** START OF EXCERPTED PASSAGE **

When it comes to Kelly Pavlik's middleweight title reign, there's the truth, and then there's the whole truth.
You can use the former to make a case that the reign has been a success so far. The latter suggests otherwise.
Here's what Pavlik's supporters will tell you, and every word of it is true: "The Ghost" has never lost a fight at 160 pounds. Since knocking out Jermain Taylor for the division's lineal championship, he's made three defenses and ended each one in nine rounds or less. Pavlik was the man to beat in the division the moment he left Taylor slumped in the corner on July 29, 2007, and he's still the man to beat in the division now.

** END OF EXCERPTED PASSAGE **

» STATED TASK A: Please copy the Kelly Pavlik passage starting with "You can use" and going on through "the division now.", replacing "division" with "weight class".
» STATED TASK B: Turn the paragraph of the Kelly Pavlik passage that begins "Here's what Pavlik's supporters will tell you" into a short bulleted list of its main facts.
» STATED TASK C: Using the Kelly Pavlik passage, answer yes or no to each statement and quote the words that decide it: (i) Pavlik has lost one fight at 160 pounds. (ii) Pavlik knocked out Jermain Taylor for the division's lineal championship. (iii) Pavlik has made five title defenses.

** START OF PROVIDED RECORDS **

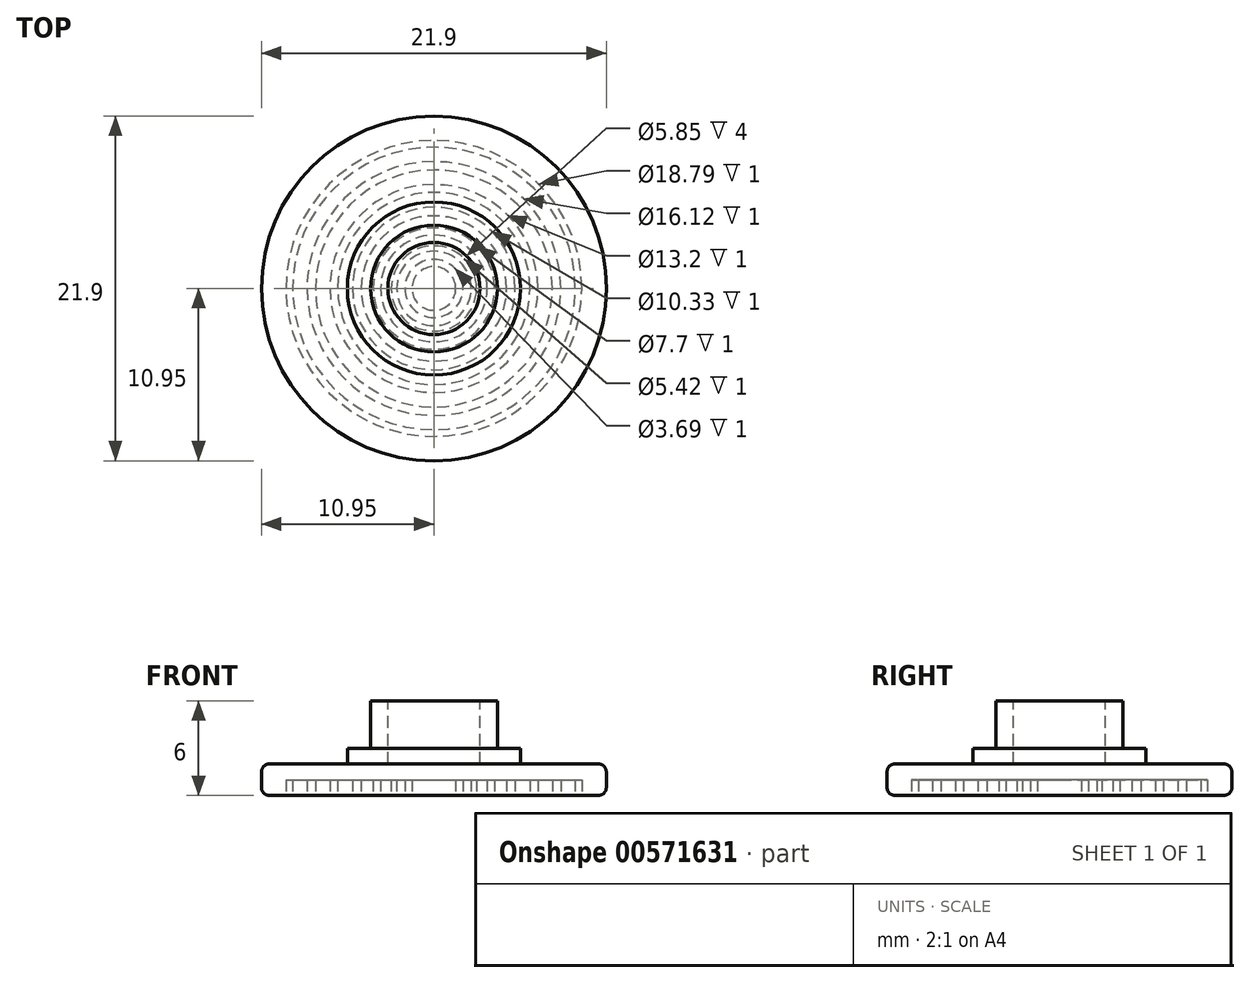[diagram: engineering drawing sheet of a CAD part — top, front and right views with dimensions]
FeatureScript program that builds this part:
annotation { "Feature Type Name" : "Feature", "Feature Type Description" : "" }
export const myFeature = defineFeature(function(context is Context, id is Id, definition is map)
    precondition{}
    {
        {
            var Q0;
            Q0=qCreatedBy(makeId("Top.planeOp"),FACE);
            var sketch = newSketch(context, id + "F0", { "sketchPlane" : qUnion([Q0])});
            skCircle(sketch, "E0", {"center": v(0, 0) * mm, "radius": 0.07 * mm});
            skCircle(sketch, "E1", {"center": v(0, 0) * mm, "radius": 10.95 * mm});
            skSolve(sketch);
        }
        {
            var Q0;
            Q0=qCreatedBy(makeId("Top.planeOp"),FACE);
            var sketch = newSketch(context, id + "F1", { "sketchPlane" : qUnion([Q0])});
            skCircle(sketch, "E2", {"center": v(0, 0) * mm, "radius": 5.5 * mm});
            skSolve(sketch);
        }
        {
            var Q0;
            Q0=qCreatedBy(makeId("Top.planeOp"),FACE);
            var sketch = newSketch(context, id + "F2", { "sketchPlane" : qUnion([Q0])});
            skCircle(sketch, "E3", {"center": v(0, 0) * mm, "radius": 4.03 * mm});
            skSolve(sketch);
        }
        {
            var Q0;
            Q0=qSketchRegion(id+"F0",true);
            extrude(context, id + "F3", {"entities" : qUnion([Q0]), "depth" : 2 * mm});
        }
        {
            var Q0;
            Q0=qSketchRegion(id+"F1",true);
            extrude(context, id + "F4", {"entities" : qUnion([Q0]), "operationType" : NewBodyOperationType.ADD, "depth" : 3 * mm});
        }
        {
            var Q0;
            Q0=qSketchRegion(id+"F2",true);
            extrude(context, id + "F5", {"entities" : qUnion([Q0]), "operationType" : NewBodyOperationType.ADD, "depth" : 6 * mm});
        }
        {
            var Q0;
            Q0=makeQuery(id+"F3.opExtrude","SWEPT_FACE",FACE,{"disambiguationData":[OSD([sQuery(id+"F0.wireOp",EDGE,"E1")])]});
            fillet(context, id + "F6", {"entities" : qUnion([Q0]), "radius" : .5 * mm, "tangentPropagation" : true, "allowEdgeOverflow" : false});
        }
        {
            var Q0;
            Q0=makeQuery(id+"F5.opExtrude","CAP_FACE",FACE,{"disambiguationData":[OSD([sQuery(id+"F2.wireOp",EDGE,"E3")])],"isStart":false});
            var sketch = newSketch(context, id + "F7", { "sketchPlane" : qUnion([Q0])});
            skCircle(sketch, "E4.0", {"center": v(0, 0) * mm, "radius": 2.92 * mm});
            skSolve(sketch);
        }
        {
            var Q0;
            Q0=qSketchRegion(id+"F7",true);
            extrude(context, id + "F8", {"entities" : qUnion([Q0]), "operationType" : NewBodyOperationType.REMOVE, "oppositeDirection" : true, "depth" : 4 * mm});
        }
        {
            var Q0;
            Q0=makeQuery(id+"F4.boolean.opBoolean","MERGE",FACE,{"derivedFrom":[makeQuery(id+"F3.opExtrude","CAP_FACE",FACE,{"disambiguationData":[OSD([sQuery(id+"F0.wireOp",EDGE,"E0"),sQuery(id+"F0.wireOp",EDGE,"E1")])],"isStart":true}),makeQuery(id+"F4.opExtrude","CAP_FACE",FACE,{"disambiguationData":[OSD([sQuery(id+"F1.wireOp",EDGE,"E2")])],"isStart":true})]});
            var sketch = newSketch(context, id + "F9", { "sketchPlane" : qUnion([Q0])});
            skCircle(sketch, "E5", {"center": v(0, 0) * mm, "radius": 9.4 * mm});
            skCircle(sketch, "E6", {"center": v(0, 0) * mm, "radius": 8.97 * mm});
            skCircle(sketch, "E7", {"center": v(0, 0) * mm, "radius": 8.06 * mm});
            skCircle(sketch, "E8", {"center": v(0, 0) * mm, "radius": 7.52 * mm});
            skCircle(sketch, "E9", {"center": v(0, 0) * mm, "radius": 6.6 * mm});
            skCircle(sketch, "E10", {"center": v(0, 0) * mm, "radius": 6.1 * mm});
            skCircle(sketch, "E11", {"center": v(0, 0) * mm, "radius": 5.16 * mm});
            skCircle(sketch, "E12", {"center": v(0, 0) * mm, "radius": 4.62 * mm});
            skCircle(sketch, "E13", {"center": v(0, 0) * mm, "radius": 3.85 * mm});
            skCircle(sketch, "E14", {"center": v(0, 0) * mm, "radius": 3.38 * mm});
            skCircle(sketch, "E15", {"center": v(0, 0) * mm, "radius": 2.7 * mm});
            skCircle(sketch, "E16", {"center": v(0, 0) * mm, "radius": 2.37 * mm});
            skCircle(sketch, "E17", {"center": v(0, 0) * mm, "radius": 1.85 * mm});
            skCircle(sketch, "E18", {"center": v(0, 0) * mm, "radius": 1.39 * mm});
            skSolve(sketch);
        }
        {
            var Q0;
            Q0 = qSketchRegion(id + "F9", true);
            var Q1;
            Q1=makeQuery(id+"F9.imprint","IMPRINT",FACE,{"disambiguationData":[TD([[makeQuery(id+"F9.imprint","IMPRINT",EDGE,{"derivedFrom":sQuery(id+"F9.wireOp",EDGE,"E7")}),1.0]])]});
            var Q2;
            Q2=makeQuery(id+"F9.imprint","IMPRINT",FACE,{"disambiguationData":[TD([[makeQuery(id+"F9.imprint","IMPRINT",EDGE,{"derivedFrom":sQuery(id+"F9.wireOp",EDGE,"E9")}),1.0]])]});
            var Q3;
            Q3=makeQuery(id+"F9.imprint","IMPRINT",FACE,{"disambiguationData":[TD([[makeQuery(id+"F9.imprint","IMPRINT",EDGE,{"derivedFrom":sQuery(id+"F9.wireOp",EDGE,"E11")}),1.0]])]});
            var Q4;
            Q4=makeQuery(id+"F9.imprint","IMPRINT",FACE,{"disambiguationData":[TD([[makeQuery(id+"F9.imprint","IMPRINT",EDGE,{"derivedFrom":sQuery(id+"F9.wireOp",EDGE,"E13")}),1.0]])]});
            var Q5;
            Q5=makeQuery(id+"F9.imprint","IMPRINT",FACE,{"disambiguationData":[TD([[makeQuery(id+"F9.imprint","IMPRINT",EDGE,{"derivedFrom":sQuery(id+"F9.wireOp",EDGE,"E15")}),1.0]])]});
            var Q6;
            Q6=makeQuery(id+"F9.imprint","IMPRINT",FACE,{"disambiguationData":[TD([[makeQuery(id+"F9.imprint","IMPRINT",EDGE,{"derivedFrom":sQuery(id+"F9.wireOp",EDGE,"E17")}),1.0]])]});
            extrude(context, id + "F10", {"entities" : qUnion([Q0, Q1, Q2, Q3, Q4, Q5, Q6]), "operationType" : NewBodyOperationType.REMOVE, "oppositeDirection" : true, "depth" : 1 * mm, "offsetDistance" : 25 * mm});
        }
    });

** END OF PROVIDED RECORDS **

» RESULT A:
You can use the former to make a case that the reign has been a success so far. The latter suggests otherwise.
Here's what Pavlik's supporters will tell you, and every word of it is true: "The Ghost" has never lost a fight at 160 pounds. Since knocking out Jermain Taylor for the weight class's lineal championship, he's made three defenses and ended each one in nine rounds or less. Pavlik was the man to beat in the weight class the moment he left Taylor slumped in the corner on July 29, 2007, and he's still the man to beat in the weight class now.

» RESULT B:
- Pavlik has never lost a fight at 160 pounds.
- After knocking out Jermain Taylor for the division's lineal championship, he made three defenses and ended each in nine rounds or less.
- He became the man to beat in the division when he beat Taylor on July 29, 2007, and he still is.

» RESULT C:
(i) No: "has never lost a fight at 160 pounds"
(ii) Yes: "Since knocking out Jermain Taylor for the division's lineal championship"
(iii) No: "he's made three defenses"